> _Selection_

Constraints

Constraints

In modern database systems, ensuring data integrity and reducing redundancy is paramount. Constraints play a pivotal role, ensuring that only valid data is entered into the database upon commit. The following chapters delve deep into two fundamental types of constraints, existence and uniqueness.

The existence constraint ensures the presence of specific data within the database, while the uniqueness constraint ensures that specific label-property pairs remain unique across entries.

Existence constraint

Existence constraint enforces that each node with a specific label must also have a certain property. Only one label and property can be supplied at a time.

This constraint can be enforced using the following language construct:

CREATE CONSTRAINT ON (n:label) ASSERT EXISTS (n.property);

To confirm that the constraint was successfully created use the following query:

SHOW CONSTRAINT INFO;

Trying to modify the database in a way that violates the constraint will yield an error.

> _Listed entries_

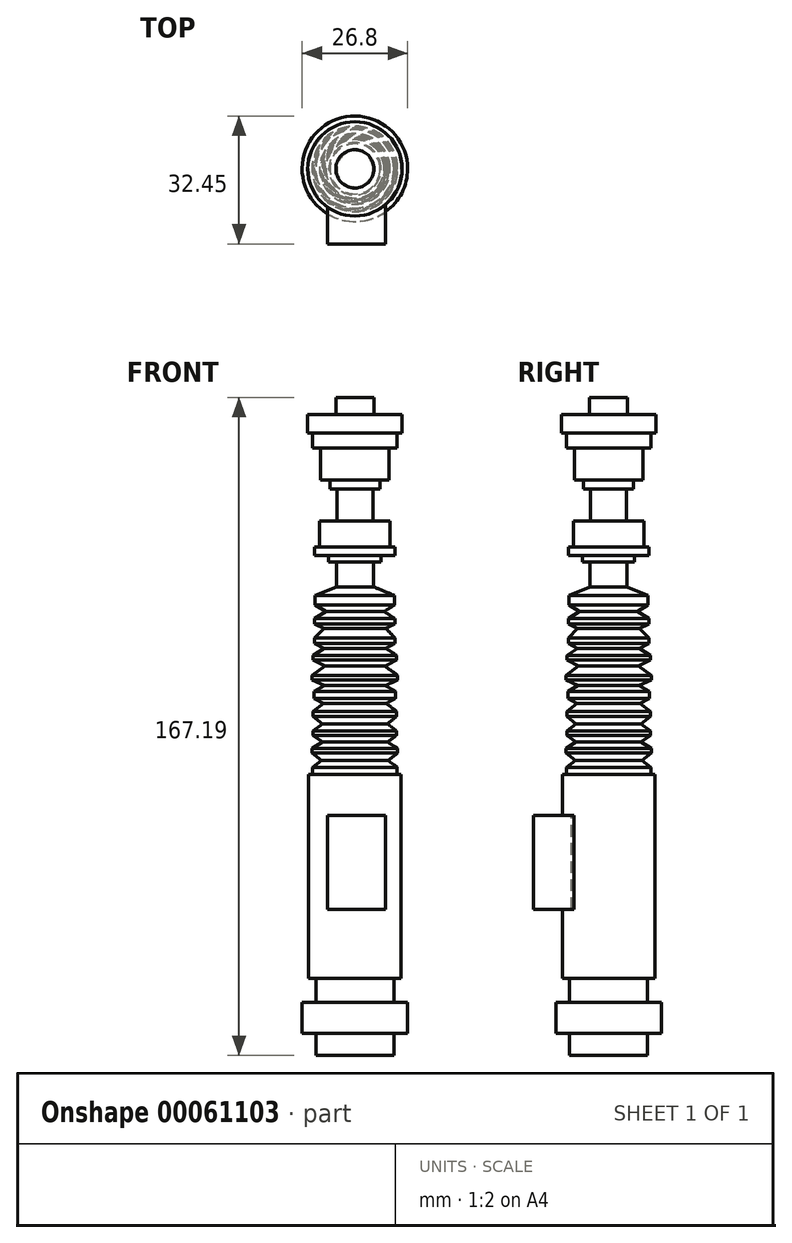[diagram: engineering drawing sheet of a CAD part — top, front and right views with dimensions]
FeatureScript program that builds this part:
annotation { "Feature Type Name" : "Feature", "Feature Type Description" : "" }
export const myFeature = defineFeature(function(context is Context, id is Id, definition is map)
    precondition{}
    {
        {
            var Q0;
            Q0=qCreatedBy(makeId("Front.planeOp"),FACE);
            var sketch = newSketch(context, id + "F0", { "sketchPlane" : qUnion([Q0])});
            skLineSegment(sketch, "E0", {"start": v(0, 232.03) * mm, "end": v(0, 0) * mm});
            skLineSegment(sketch, "E1", {"start": v(0, 178.73) * mm, "end": v(4.85, 178.73) * mm});
            skLineSegment(sketch, "E2", {"start": v(4.85, 178.73) * mm, "end": v(4.85, 174.35) * mm});
            skLineSegment(sketch, "E3", {"start": v(4.85, 174.35) * mm, "end": v(11.98, 174.35) * mm});
            skLineSegment(sketch, "E4", {"start": v(11.98, 174.35) * mm, "end": v(11.98, 169.68) * mm});
            skLineSegment(sketch, "E5", {"start": v(11.98, 169.68) * mm, "end": v(10.75, 169.68) * mm});
            skLineSegment(sketch, "E6", {"start": v(10.75, 169.68) * mm, "end": v(10.75, 165.85) * mm});
            skLineSegment(sketch, "E7", {"start": v(10.75, 165.85) * mm, "end": v(8.7, 165.85) * mm});
            skLineSegment(sketch, "E8", {"start": v(8.7, 165.85) * mm, "end": v(8.7, 157.76) * mm});
            skLineSegment(sketch, "E9", {"start": v(8.7, 157.76) * mm, "end": v(6.36, 157.76) * mm});
            skLineSegment(sketch, "E10", {"start": v(6.36, 157.76) * mm, "end": v(6.36, 155.43) * mm});
            skLineSegment(sketch, "E11", {"start": v(6.36, 155.43) * mm, "end": v(4.58, 155.43) * mm});
            skLineSegment(sketch, "E12", {"start": v(4.58, 155.43) * mm, "end": v(4.58, 147.34) * mm});
            skLineSegment(sketch, "E13", {"start": v(4.58, 147.34) * mm, "end": v(8.97, 147.34) * mm});
            skLineSegment(sketch, "E14", {"start": v(8.97, 147.34) * mm, "end": v(8.97, 140.75) * mm});
            skLineSegment(sketch, "E15", {"start": v(8.97, 140.75) * mm, "end": v(10.2, 140.75) * mm});
            skLineSegment(sketch, "E16", {"start": v(10.2, 140.75) * mm, "end": v(10.2, 138.56) * mm});
            skLineSegment(sketch, "E17", {"start": v(10.2, 138.56) * mm, "end": v(6.64, 138.56) * mm});
            skLineSegment(sketch, "E18", {"start": v(6.64, 138.56) * mm, "end": v(6.64, 136.92) * mm});
            skLineSegment(sketch, "E19", {"start": v(6.64, 136.92) * mm, "end": v(4.72, 136.92) * mm});
            skLineSegment(sketch, "E20", {"start": v(4.72, 136.92) * mm, "end": v(4.72, 130.6) * mm});
            skLineSegment(sketch, "E21", {"start": v(4.72, 130.6) * mm, "end": v(10.06, 128.38) * mm});
            skLineSegment(sketch, "E22", {"start": v(10.06, 128.38) * mm, "end": v(10.06, 125.95) * mm});
            skLineSegment(sketch, "E23", {"start": v(10.06, 125.95) * mm, "end": v(7.39, 124.3) * mm});
            skPoint(sketch, "E23.endSnap0", {"position": v(7.39, 129.5) * mm});
            skLineSegment(sketch, "E24", {"start": v(7.39, 124.3) * mm, "end": v(10.2, 122.52) * mm});
            skLineSegment(sketch, "E25", {"start": v(10.2, 122.52) * mm, "end": v(10.2, 121.15) * mm});
            skLineSegment(sketch, "E26", {"start": v(10.2, 121.15) * mm, "end": v(7.87, 120.05) * mm});
            skLineSegment(sketch, "E27", {"start": v(7.87, 120.05) * mm, "end": v(10.2, 117.58) * mm});
            skLineSegment(sketch, "E28", {"start": v(10.2, 117.58) * mm, "end": v(10.2, 116.21) * mm});
            skLineSegment(sketch, "E29", {"start": v(10.2, 116.21) * mm, "end": v(7.87, 114.98) * mm});
            skLineSegment(sketch, "E30", {"start": v(7.87, 114.98) * mm, "end": v(10.61, 113.2) * mm});
            skLineSegment(sketch, "E31", {"start": v(10.61, 113.2) * mm, "end": v(10.61, 111.96) * mm});
            skLineSegment(sketch, "E32", {"start": v(10.61, 111.96) * mm, "end": v(7.6, 110.45) * mm});
            skLineSegment(sketch, "E33", {"start": v(7.6, 110.45) * mm, "end": v(10.89, 108.12) * mm});
            skLineSegment(sketch, "E34", {"start": v(10.89, 108.12) * mm, "end": v(10.89, 106.89) * mm});
            skLineSegment(sketch, "E35", {"start": v(10.89, 106.89) * mm, "end": v(7.73, 105.52) * mm});
            skLineSegment(sketch, "E36", {"start": v(7.73, 105.52) * mm, "end": v(10.34, 104) * mm});
            skLineSegment(sketch, "E37", {"start": v(10.34, 104) * mm, "end": v(10.34, 102.23) * mm});
            skLineSegment(sketch, "E38", {"start": v(10.34, 102.23) * mm, "end": v(8, 101) * mm});
            skLineSegment(sketch, "E39", {"start": v(8, 101) * mm, "end": v(10.61, 98.94) * mm});
            skLineSegment(sketch, "E40", {"start": v(10.61, 98.94) * mm, "end": v(10.61, 97.7) * mm});
            skLineSegment(sketch, "E41", {"start": v(10.61, 97.7) * mm, "end": v(8.28, 95.78) * mm});
            skLineSegment(sketch, "E42", {"start": v(8.28, 95.78) * mm, "end": v(10.61, 93.94) * mm});
            skLineSegment(sketch, "E43", {"start": v(10.61, 93.94) * mm, "end": v(10.61, 92.89) * mm});
            skLineSegment(sketch, "E44", {"start": v(10.61, 92.89) * mm, "end": v(8.28, 91.14) * mm});
            skLineSegment(sketch, "E45", {"start": v(8.28, 91.14) * mm, "end": v(10.85, 89.59) * mm});
            skLineSegment(sketch, "E46", {"start": v(10.85, 89.59) * mm, "end": v(10.85, 88.33) * mm});
            skLineSegment(sketch, "E47", {"start": v(10.85, 88.33) * mm, "end": v(8.42, 86.49) * mm});
            skLineSegment(sketch, "E48", {"start": v(8.42, 86.49) * mm, "end": v(10.75, 84.74) * mm});
            skLineSegment(sketch, "E49", {"start": v(10.75, 84.74) * mm, "end": v(10.75, 82.9) * mm});
            skLineSegment(sketch, "E50", {"start": v(10.75, 82.9) * mm, "end": v(11.72, 82.9) * mm});
            skLineSegment(sketch, "E51", {"start": v(11.72, 82.9) * mm, "end": v(11.72, 31.09) * mm});
            skLineSegment(sketch, "E52", {"start": v(11.72, 31.09) * mm, "end": v(9.92, 31.09) * mm});
            skLineSegment(sketch, "E53", {"start": v(9.92, 31.09) * mm, "end": v(9.92, 25.03) * mm});
            skLineSegment(sketch, "E54", {"start": v(9.92, 25.03) * mm, "end": v(13.4, 25.03) * mm});
            skLineSegment(sketch, "E55", {"start": v(13.4, 25.03) * mm, "end": v(13.4, 17.2) * mm});
            skLineSegment(sketch, "E56", {"start": v(9.92, 17.2) * mm, "end": v(9.92, 11.54) * mm});
            skLineSegment(sketch, "E57", {"start": v(9.92, 11.54) * mm, "end": v(0, 11.54) * mm});
            skLineSegment(sketch, "E58", {"start": v(0, 11.54) * mm, "end": v(0, 178.73) * mm});
            skLineSegment(sketch, "E59", {"start": v(0, 178.73) * mm, "end": v(0, 11.54) * mm});
            skLineSegment(sketch, "E60", {"start": v(9.92, 17.2) * mm, "end": v(13.4, 17.2) * mm});
            skSolve(sketch);
        }
        {
            var Q0;
            Q0=makeQuery(id+"F0.imprint","IMPRINT",FACE,{"disambiguationData":[TD([[makeQuery(id+"F0.imprint","IMPRINT",EDGE,{"derivedFrom":sQuery(id+"F0.wireOp",EDGE,"E1")}),-1.0]])]});
            var Q1;
            Q1=sQuery(id+"F0.wireOp",EDGE,"E0");
            revolve(context, id + "F1", {"entities" : qUnion([Q0]), "axis" : qUnion([Q1]), "revolveType" : RevolveType.FULL});
        }
        {
            var Q0;
            Q0=qCreatedBy(makeId("Front.planeOp"),FACE);
            cPlane(context, id + "F2", {"entities" : qUnion([Q0]), "cplaneType" : CPlaneType.OFFSET, "offset" : 19.05 * mm, "width" : 152.4 * mm, "height" : 152.4 * mm});
        }
        {
            var Q0;
            Q0=qCreatedBy(id+"F2.planeOp",FACE);
            var sketch = newSketch(context, id + "F3", { "sketchPlane" : qUnion([Q0])});
            skLineSegment(sketch, "E61.bottom", {"start": v(-6.98, 72.52) * mm, "end": v(7.8, 72.52) * mm});
            skLineSegment(sketch, "E61.top", {"start": v(-6.98, 48.69) * mm, "end": v(7.8, 48.69) * mm});
            skLineSegment(sketch, "E61.left", {"start": v(-6.98, 72.52) * mm, "end": v(-6.98, 48.69) * mm});
            skLineSegment(sketch, "E61.right", {"start": v(7.8, 72.52) * mm, "end": v(7.8, 48.69) * mm});
            skSolve(sketch);
        }
        {
            var Q0;
            Q0=makeQuery(id+"F3.imprint","IMPRINT",FACE,{"disambiguationData":[TD([[makeQuery(id+"F3.imprint","IMPRINT",EDGE,{"derivedFrom":sQuery(id+"F3.wireOp",EDGE,"E61.bottom")}),-1.0]])]});
            extrude(context, id + "F4", {"entities" : qUnion([Q0]), "operationType" : NewBodyOperationType.ADD, "endBound" : BoundingType.UP_TO_NEXT, "oppositeDirection" : true, "depth" : 25.4 * mm});
        }
    });
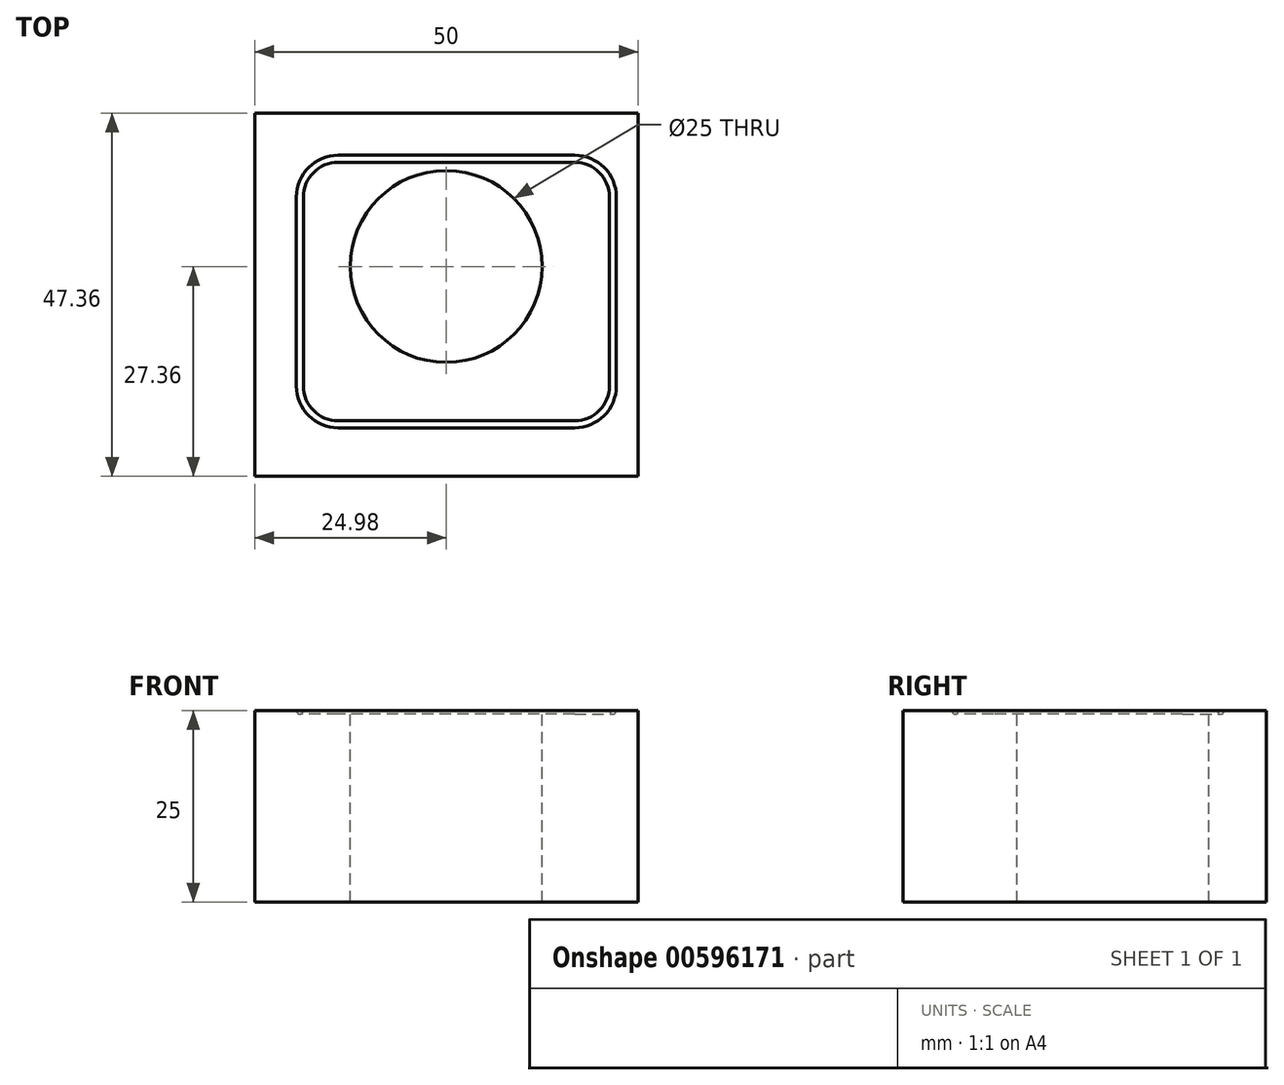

> _What is required_
Copy the stretch of the database constraints text from "To confirm that" through "yield an error.", changing "error" to "exception".

> _Exercise answer_
To confirm that the constraint was successfully created use the following query:

SHOW CONSTRAINT INFO;

Trying to modify the database in a way that violates the constraint will yield an exception.